Tenía más que suficiente; estaba claro que esos dos hombres conocían a Andoni Ferrer mejor que su propia madre, así que cabizbajo admitió su derrota e invitó a los dos hombres a que siguieran hablando.
– Hay otra cosa muy importante, señor Ferrer -retomó la palabra el más bajo de sus visitantes-. Ya le hemos dicho que sabemos que es usted periodista, pero no se dedica a hacer la crónica de fútbol ni la crítica de cine o los ecos de sociedad, ni siquiera agudas e incisivas entrevistas al campeón provincial de tiro con arco; lo suyo es el periodismo de investigación. Si no recuerdo mal fue usted quien destapó el escándalo del Banco Navarro-Aragonés; un gran trabajo, todo hay que decirlo, pero desgraciadamente nos hemos enterado de que en los últimos tiempos está realizando una investigación sobre nuestras actividades, y eso no nos gusta. Somos personas tímidas y sencillas que amamos la tranquilidad y el sosiego por encima de todo, por eso preferimos que ni la prensa ni nadie se ocupe de nosotros, ¿comprende lo que le quiero decir?
– Creo que sí. Ustedes son…
– No lo diga -le interrumpió su interlocutor-, no hace falta. Lo somos. Y queremos que no siga adelante, que se olvide del asunto.
– Si creen que con amenazas van a conseguir…

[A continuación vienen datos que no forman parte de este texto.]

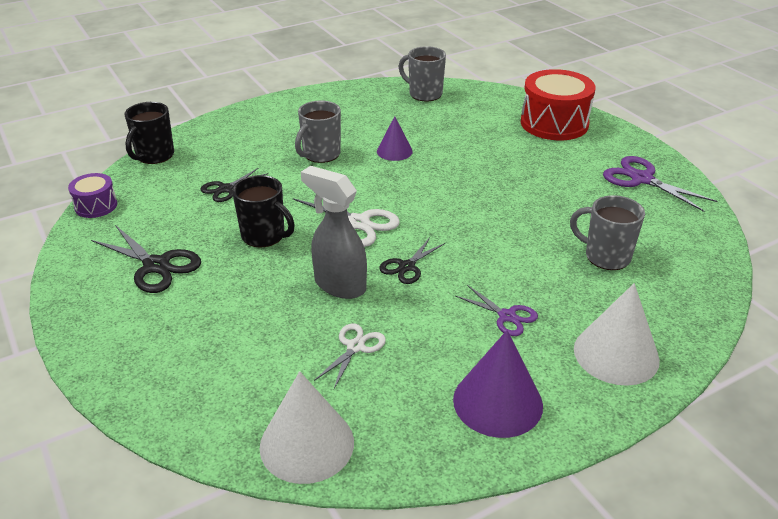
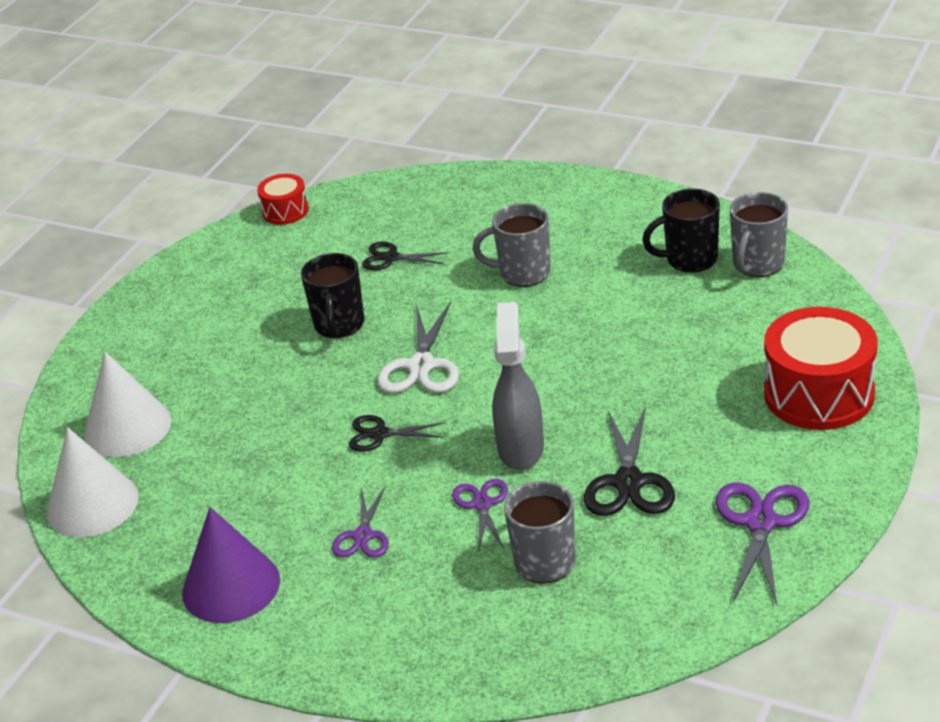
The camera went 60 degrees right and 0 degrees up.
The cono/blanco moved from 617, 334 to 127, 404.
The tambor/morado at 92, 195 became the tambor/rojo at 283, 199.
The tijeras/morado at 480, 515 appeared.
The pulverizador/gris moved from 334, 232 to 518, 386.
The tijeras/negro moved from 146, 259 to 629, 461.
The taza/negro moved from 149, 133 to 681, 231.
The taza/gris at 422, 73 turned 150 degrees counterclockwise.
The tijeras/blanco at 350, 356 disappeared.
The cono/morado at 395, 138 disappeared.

– Claro que lo creemos -volvió a ser interrumpido-, a no ser que prefiera usted convertirse en mártir de la libertad de prensa. Esto que ve en mi mano -añadió sacando de nuevo la pistola y enseñándosela ostentosamente- no es un juguete que haya comprado en unos grandes almacenes para regalar a un sobrino. Esto que ve en mi mano mata. Y si a usted no le importa dar su vida por la libertad de expresión, le recuerdo que tiene una preciosa mujer que trabaja en la consulta del doctor Amorrortu en Barakaldo y que dentro de una hora y media más o menos -dijo tras consultar su reloj- bajará a desayunar al bar Ría de Arosa. Y también le recuerdo que su hijo Asier se encuentra en estos momentos en el colegio de los padres escolapios, aprendiendo a ser un buen hombre como su valeroso padre. No creo que desee ponerlos en peligro, señor Ferrer.